On Friday, Canada’s National Statistics Agency reported that 65,500 jobs were lost in August, thus pushing the unemployment rate up to 7.1%. This figure outstripped even the most pessimistic analytical forecasts. With the national economy slashing jobs for the second month running and unemployment hitting its highest in four years, it looks like the Bank of Canada might be cutting interest rates this month. The report states the ongoing tariff dispute with the US and poor sector performance contributed to the economic downturn. The industries hit hardest included professional services, transportation, and manufacturing. Ontario, home to the country’s auto and steel production, saw the most job cuts, with Toronto’s unemployment rate reaching nearly 9%. Weak labor market data, coming shortly after the second-quarter economic contraction report, has raised concerns that Canada may be entering a recession. As a result, financial markets predict an 80% chance of a rate cut in September. 

The yield on 2-year Canadian government bonds fell around 8 basis points to 2.537%. Over the past three meetings, the central bank has held its interest rate steady. However, mounting evidence of economic softening suggests officials may consider further monetary easing. This includes persistent core inflation at 3% and a growing labor market slack. The regulator will come into play with additional easing if price pressures remain subdued and economic conditions deteriorate.

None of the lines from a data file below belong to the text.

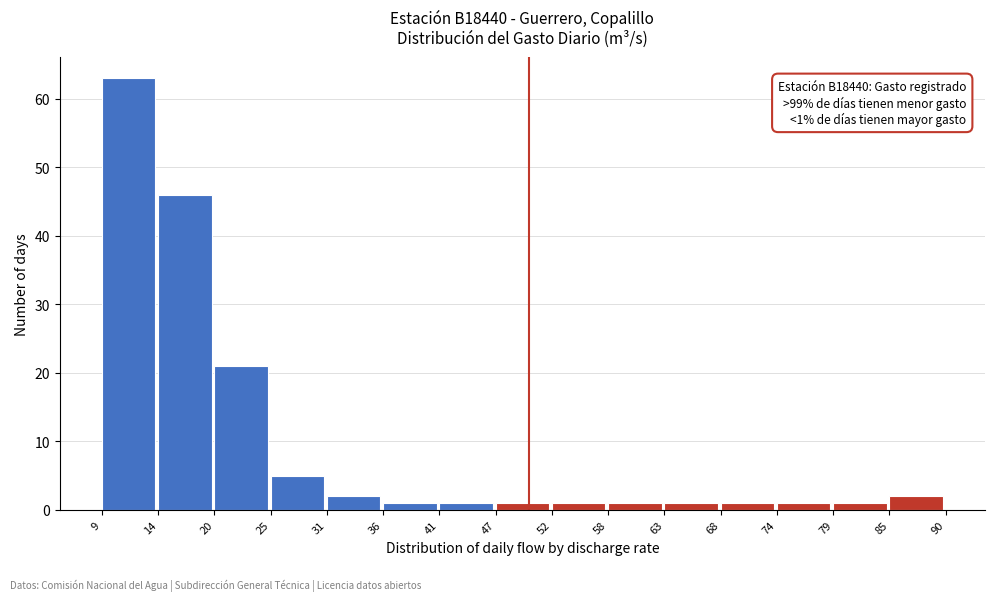

Which range on the x-axis has the tallest bar?

9 to 14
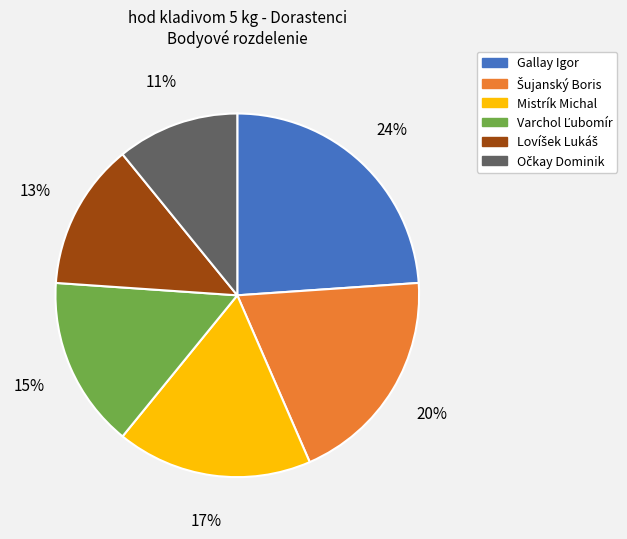

Count the number of slices in the pie.

6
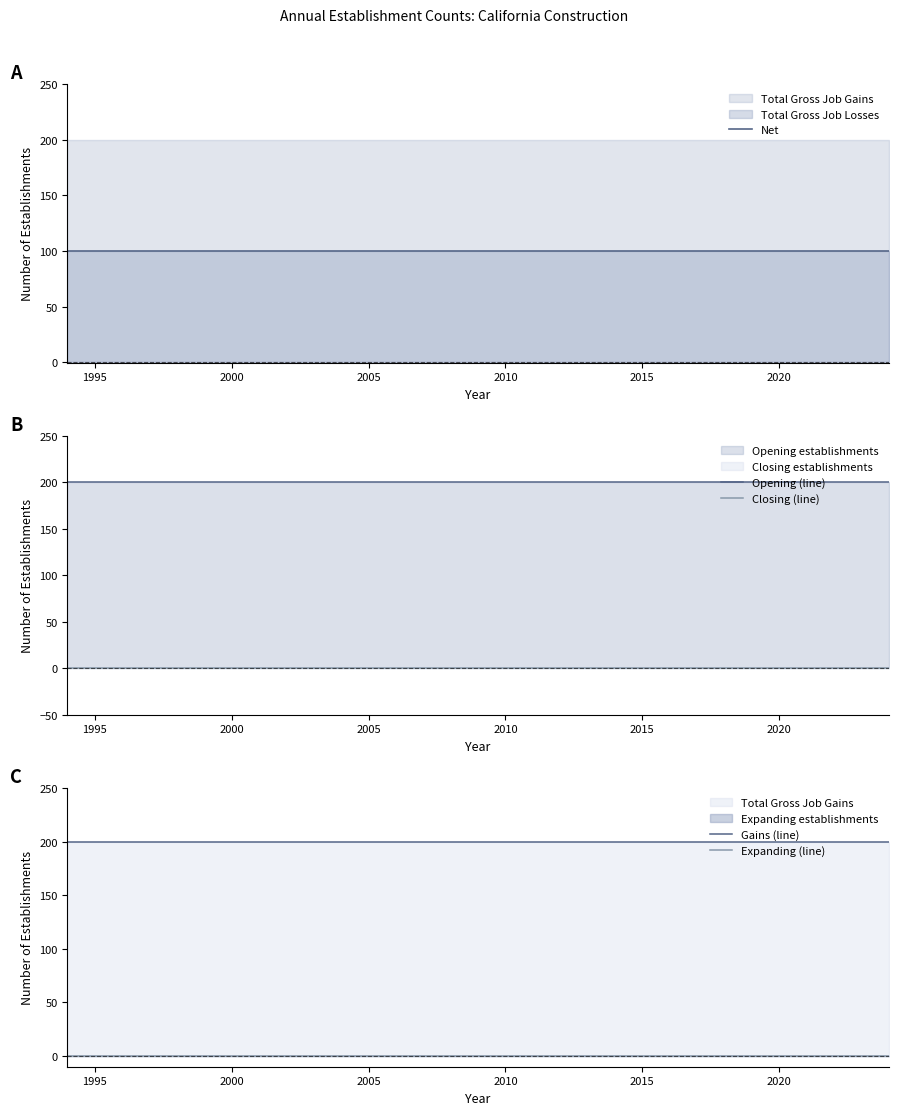

Is it true that Opening (line) equals 200 at 2010?

True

In Australia, however, the central bank has opted to keep current monetary settings unchanged, which is likely to bolster its national currency in the mid-term. The contrasting approaches between the two countries suggest the AUDCAD pair will appreciate further. Nevertheless, as the pair has seen significant gains lately, it would be wise to wait for a pullback toward the support zone before opening a position.

The overall recommendation is to buy AUDCAD from the 0.9030 level. Profits are taken at 0.91250. Stop loss is set at 0.8950.

The volume of your open position should be calculated so that the potential loss (protected by a Stop Loss order) does not exceed 1% of your deposit. If your account balance does not allow opening a position of this size, it is better to avoid entering the market on this signal and wait for other trade options that meet low-risk criteria.